Christian Charity Survey: Parents Say Debt Affects Ability to Provide for Children

(Photo Credit: Liz Hingley/Save the Children)A man walks with his children in Birminghan, England in an undated photo.

Sixty-one percent of people with children say debt affects their ability to provide for their offspring, according to a new survey by a Christian debt counseling agency.

UK-based Christians Against Poverty (CAP) on Wednesday released figures from a survey of 1,500 of its clients to ask them how life was before they sought help.

In the survey, 18 percent of people in debt said they were unable to feed their children adequately and more than half said they could not clothe them properly. The previously unpublished information comes as another charity, Save the Children, issued its 2012 report.

"Parents on low incomes can so easily fall into debt. It just takes something like a broken washing machine and a bit of easy credit and a bit of easy credit and within weeks that family finds themselves servicing a debt with the little they have. That escalating pressure can have a very destructive impact on the whole family which means children suffer too," said Matt Barlow, CAP's Chief Executive.
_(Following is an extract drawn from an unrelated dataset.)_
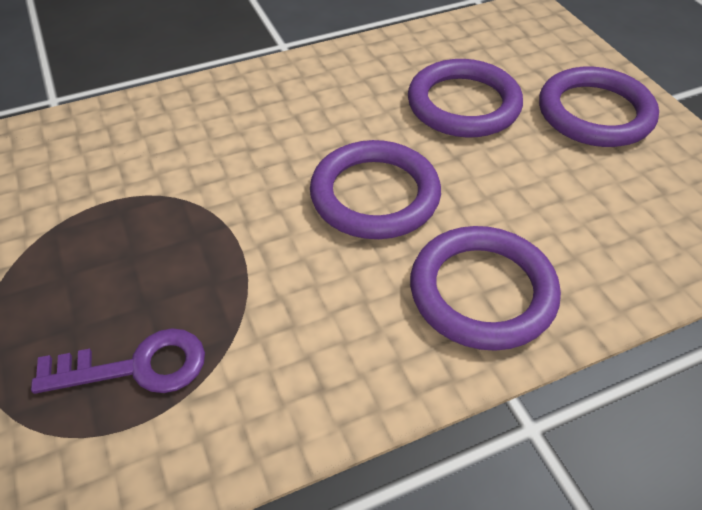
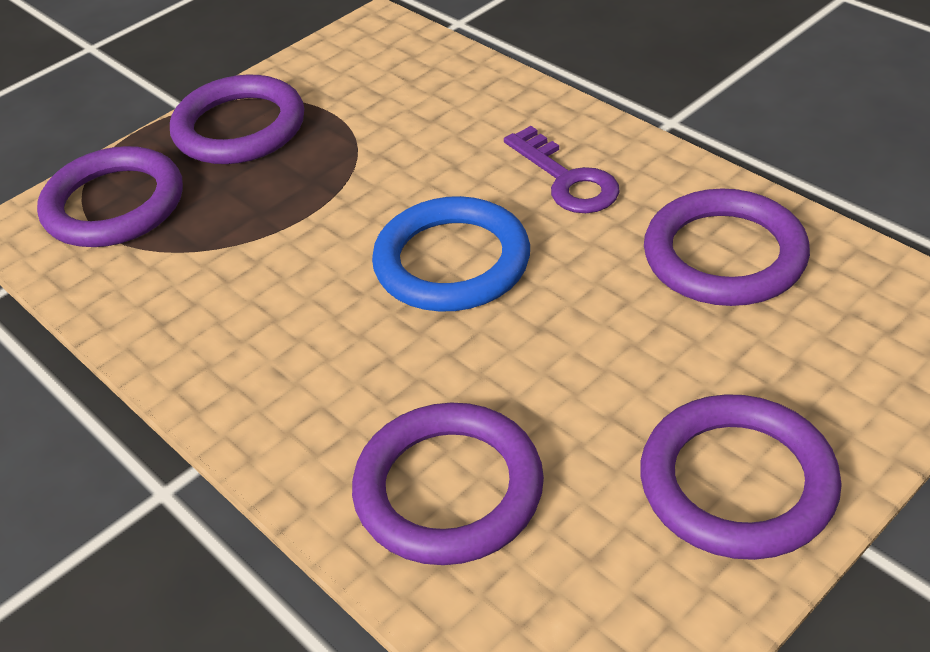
blue ring: none = 0 -> [372,196,530,312] = 1
purple ring: [310,140,441,239] [408,59,523,138] [410,226,561,351] [539,67,659,147] = 4 -> [37,146,183,247] [170,74,304,164] [352,402,544,565] [640,394,842,560] [644,188,810,306] = 5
Separately, a report by another UK-based charity, Save the Children, found one of eight of the UK's poorest children go without at least one hot meal per day.

There are an estimated 3.5 million children living in poverty in the nation Of those, 1.6 million are in severe poverty, with that figure expected to rise by 400,000 by 2015.

Save the Children asked parents to indicate their income and broke the results down by three income groups:

- Those reporting annual incomes of £0–£16,999 (US $27,093) (categorized as 'living in poverty'/'being on a low income' for the purposes of the report, as £17,000 is similar to the poverty line for a family of four).

- Those reporting annual incomes of £17,000– £29,999 (47,812) (classed as being on 'modest incomes' for the purposes of the report).

- Those reporting annual incomes of £30,000 and above (classed as 'better-off'/'more affluent households' for the purposes of the report).